Трилогия о королевском убийце
Было несколько юнцов постарше и более отчаянных, которые не упустили бы случая поизводить новичка, если бы Востронос не был рядом со мной и не скалил зубы при каждом их неосторожном жесте. Поскольку я не выказывал ни малейшего желания покушаться на их права лидеров, мне было позволено следовать за ними. На меня произвели впечатление их тайны. Пожалуй, я даже осмелюсь утверждать, что к концу этого вечера знал беднейшие кварталы города лучше, чем многие из родившихся в замке.

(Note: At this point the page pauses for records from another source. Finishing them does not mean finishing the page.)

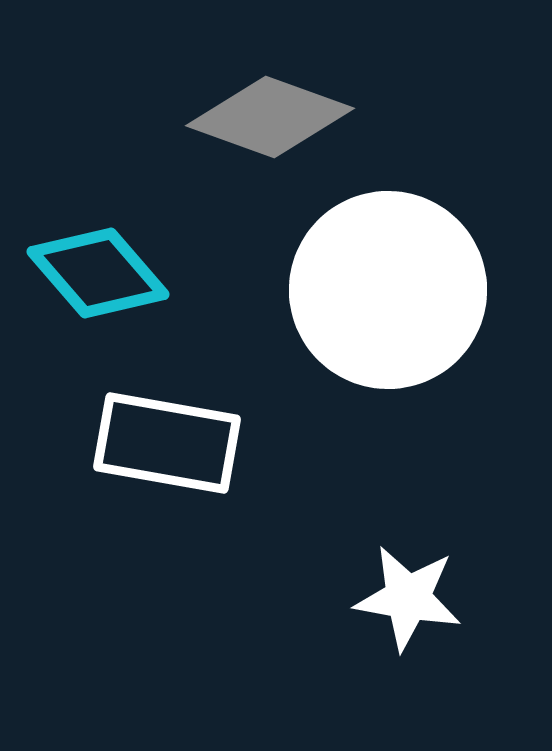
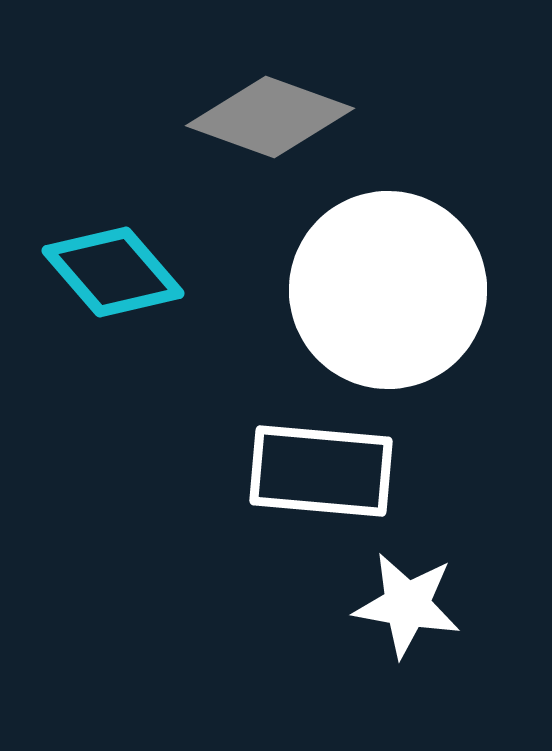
cyan diamond: moved 15 px right, 1 px up
white rectangle: moved 154 px right, 28 px down; rotated 5 degrees counterclockwise
white star: moved 1 px left, 7 px down
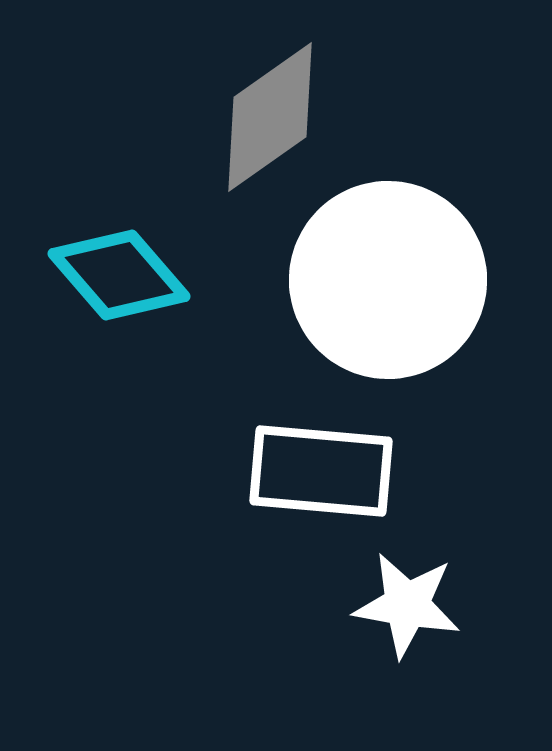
gray diamond: rotated 55 degrees counterclockwise
cyan diamond: moved 6 px right, 3 px down
white circle: moved 10 px up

Меня не спрашивали об имени и называли просто Новичком. У остальных были самые обыкновенные имена, как, например, Дирк или Керри, или говорящие прозвища — типа Рыбный Воришка или Расквашенный Нос. Последняя была девчонкой и могла бы быть прелестным маленьким существом, попав в более благоприятные условия. Она была на год или два старше меня, прямодушная, с острым и живым умом. Она ввязалась в спор с двенадцатилетним мальчиком, совершенно не испугавшись его кулаков, и благодаря ее острому язычку вскоре все над ним смеялись. Она приняла свою победу спокойно и заставила меня благоговеть перед ее твердостью. Но синяки на ее лице и тонких руках цвели всеми оттенками фиолетового, синего и желтого, а корочка запекшейся крови под левым ухом только немного не соответствовала ее имени. Несмотря на это, Расквашенный Нос была веселой, и голос ее был звонче голоса чаек, кружившихся над нами. Поздним вечером Керри, Расквашенный Нос и я сидели на каменистом берегу за станками для починки сетей, и Расквашенный Нос учила меня, как очищать камешки от крепко прилепившихся моллюсков. Она счищала их со знанием дела заостренной палочкой и показывала мне, как при помощи ногтя выгонять маленьких съедобных жильцов из их раковин, когда нас окликнула какая-то девочка.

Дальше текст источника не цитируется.